Abstract Body

Tumors of the central nervous system are the most common solid tumor in childhood. Radiation therapy regularly has a pivotal role in their treatment. Technological advancements have dramatically improved the ability to deliver radiation in a more focused manner, but despite this, side effects remain a concern. Over the world, medulloblastoma (MB) is the most frequent malignant central nervous system tumor in childhood. Currently, post-operative craniospinal radiation is considered the standard of care. Treatment increases survival considerably, but treatment-related cognitive, neurologic, and endocrinologic effects can severely affect children’s quality of life. In different animal models, Ultra-High Dose rate radiotherapy has recently been shown to produce the Flash Effect, meaning that it maintains anti-tumor efficacy without the normal tissue complications associated with standard dose rates. In this talk, the most recent pre-clinical results exploring the Flash Effect on the brain of juvenile mice will be presented. First, flash radiotherapy (FLASH-RT) has been shown to protect from neurocognitive decrements induced by conventional radiotherapy (CONV-RT). Better cognitive outcomes can be related to the fact that, after FLASH-RT, the neurogenesis and vasculature are preserved, and neuroinflammation is reduced.
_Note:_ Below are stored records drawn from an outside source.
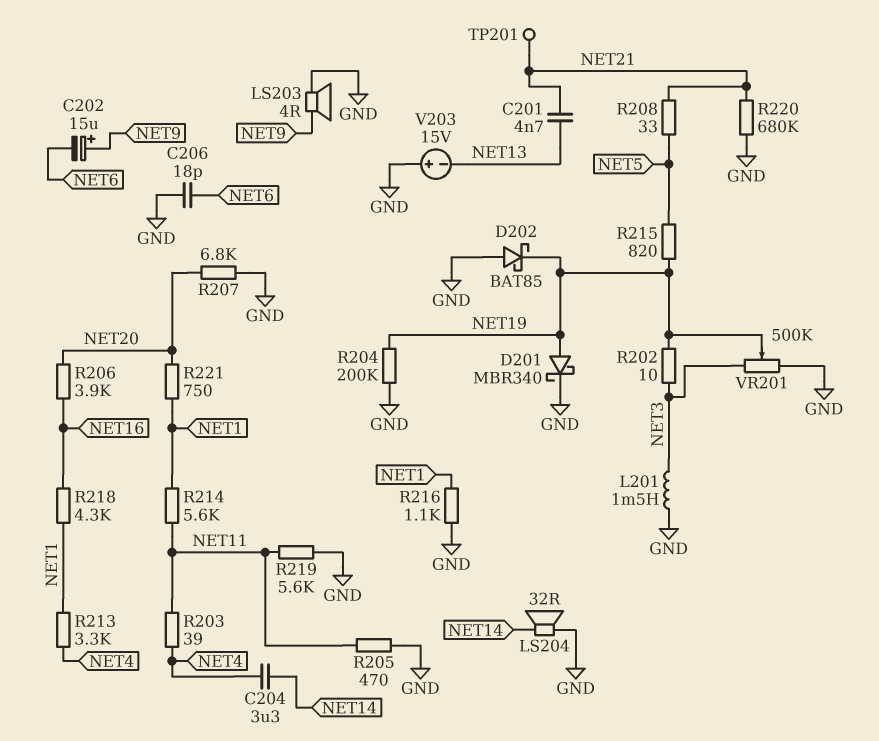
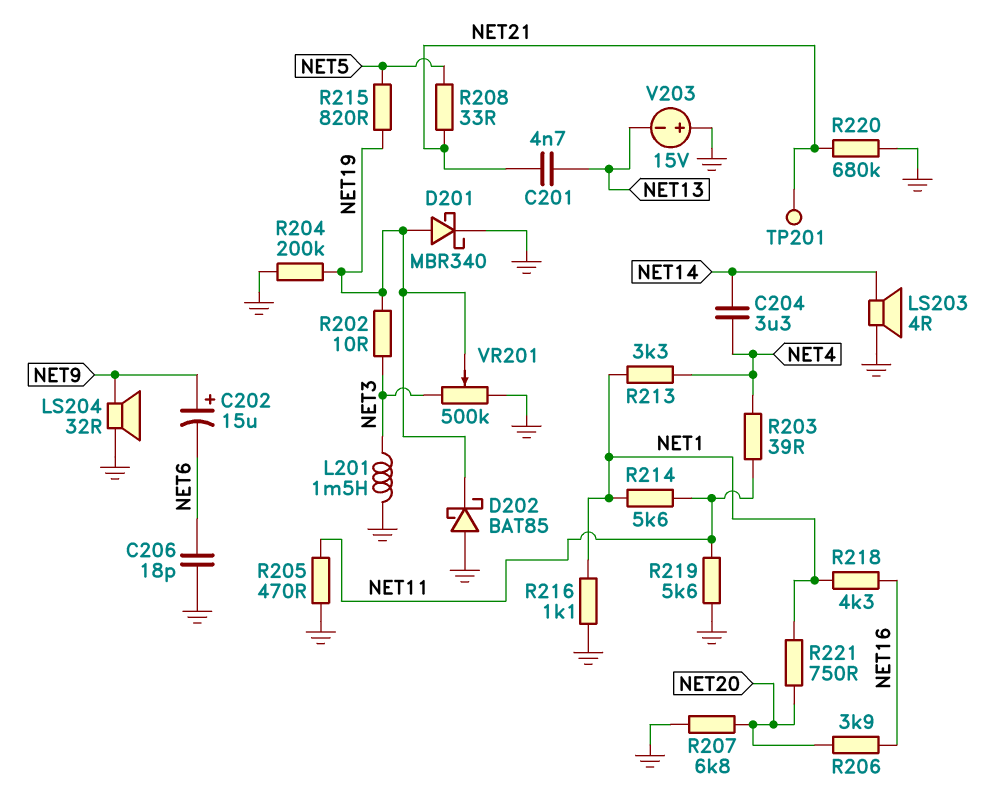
LS203: speaker 4R (GND, NET9) -> speaker 4R (GND, NET14)
LS204: speaker 32R (GND, NET14) -> speaker 32R (GND, NET9)

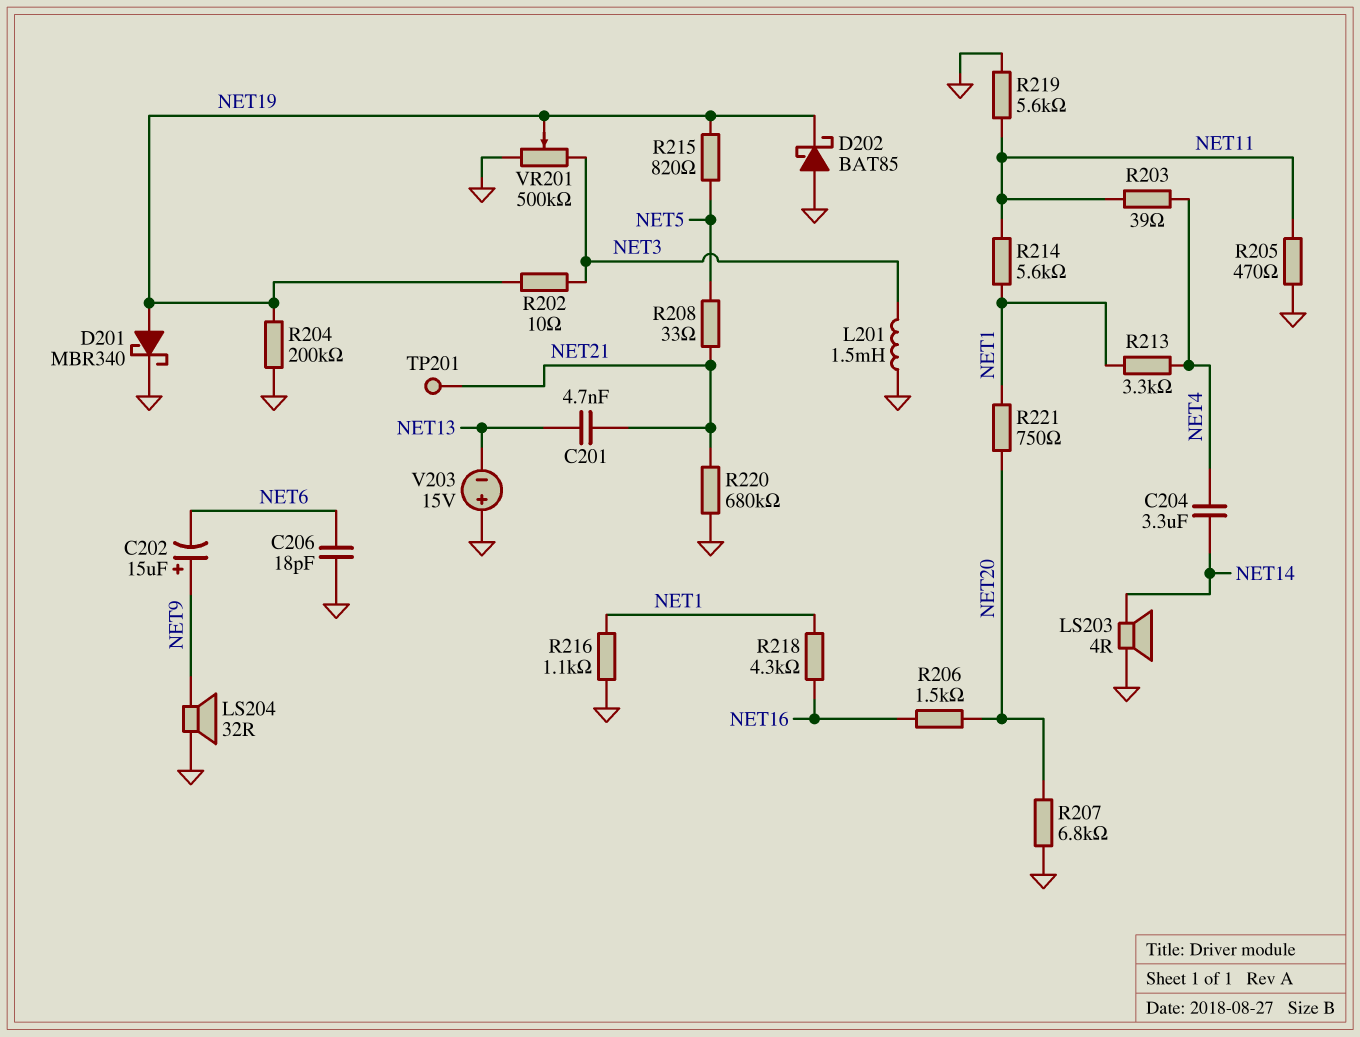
R206: 3.9k (NET16, NET20) -> 1.5k (NET16, NET20)

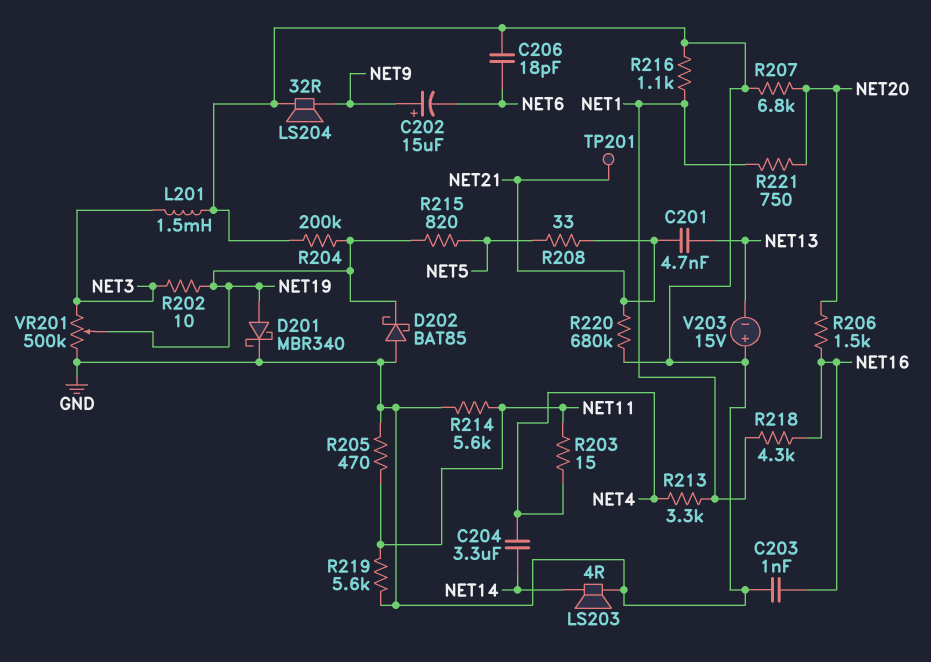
C203: none -> 1nF (GND, NET16)
R203: 39 (NET4, NET11) -> 15 (NET4, NET11)
R214: 5.6k (NET1, NET11) -> 5.6k (GND, NET11)

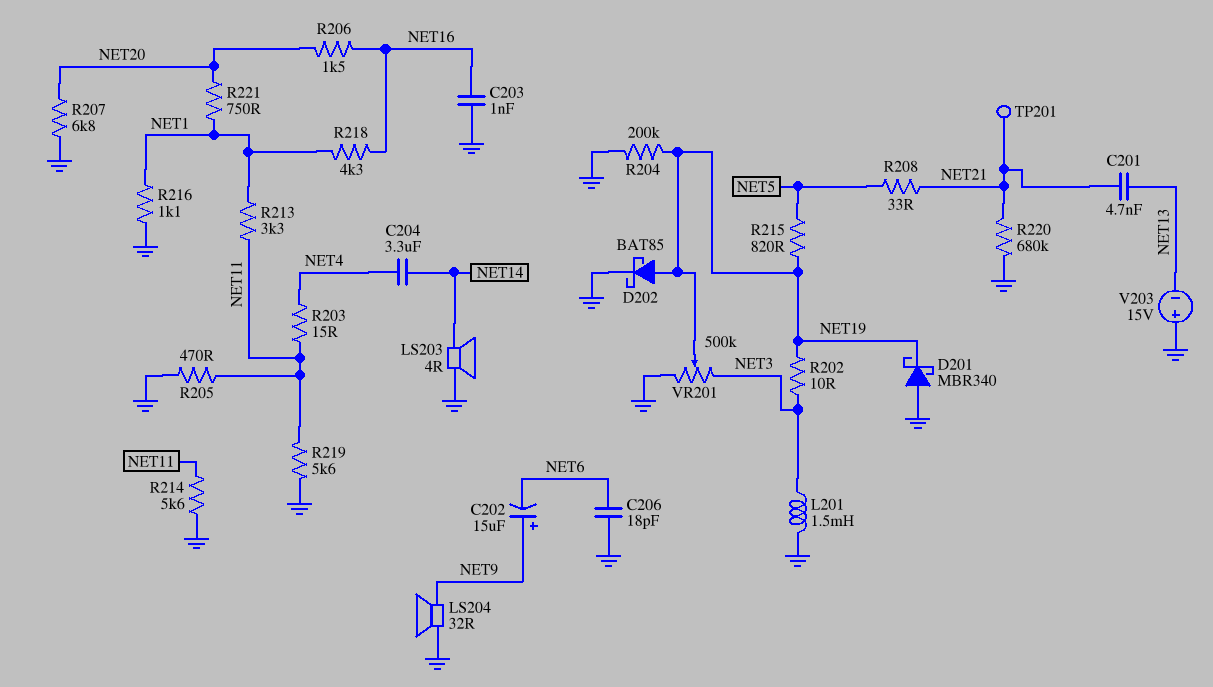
D201: schottky MBR340 (A NET19, K GND) -> schottky MBR340 (A GND, K NET19)
D202: schottky BAT85 (A GND, K NET19) -> schottky BAT85 (A NET19, K GND)
R213: 3.3k (NET1, NET4) -> 3.3k (NET1, NET11)

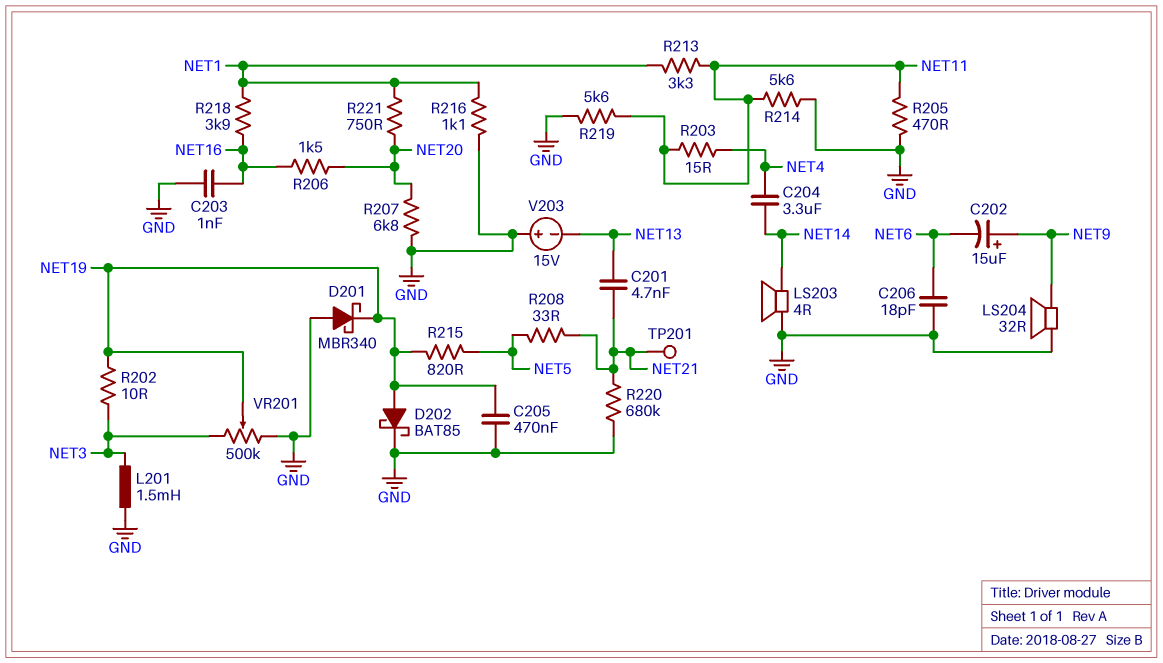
C205: none -> 470nF (GND, NET19)
R204: 200k (GND, NET19) -> none
R218: 4.3k (NET1, NET16) -> 3.9k (NET1, NET16)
More recently it has been proved that FLASH-RT can also protect synaptic integrity and preserve long term potentiation (LTP), which is considered an electrophysiological basis of memory and cognition. On the other hand, using orthotopic cerebellar injections of MB human cells (UW-228 cells) in juvenile mice, we assessed tumor volumes after both FLASH-RT and CONV-RT by contrast-enhanced cone beam CT (CBCT).We used the electron eRT6/Oriatron/CHUV/6 MeV to deliver 3 Fx of 10 Gy, both CONV-RT at 0.01Gy/pulse 100ms between pulses (mean dose rate 0.1 Gy/s) and FLASH-RT at 5.6x10⁶ Gy/s delivered in a single 1.8 μs pulse. We found that both irradiation modalities were iso-effective in controlling tumor growth and increasing survival. This demonstrates for the first time that FLASH-RT, while may offer protection from cognitive impairments and improvements in quality of life, can preserve the efficacy against brain pediatric tumors. In summary, pre-clinical results suggest that the flash effect is plausible in pediatric brain tumors and can be considered a future alternative to treat brain tumors in pediatric patients.
Works presented were supported by FNS/SPIRIT grant IZSTZ0_198747/1, NCI grants P01CA244091 and CONACYT/CCINSHAE scholarship.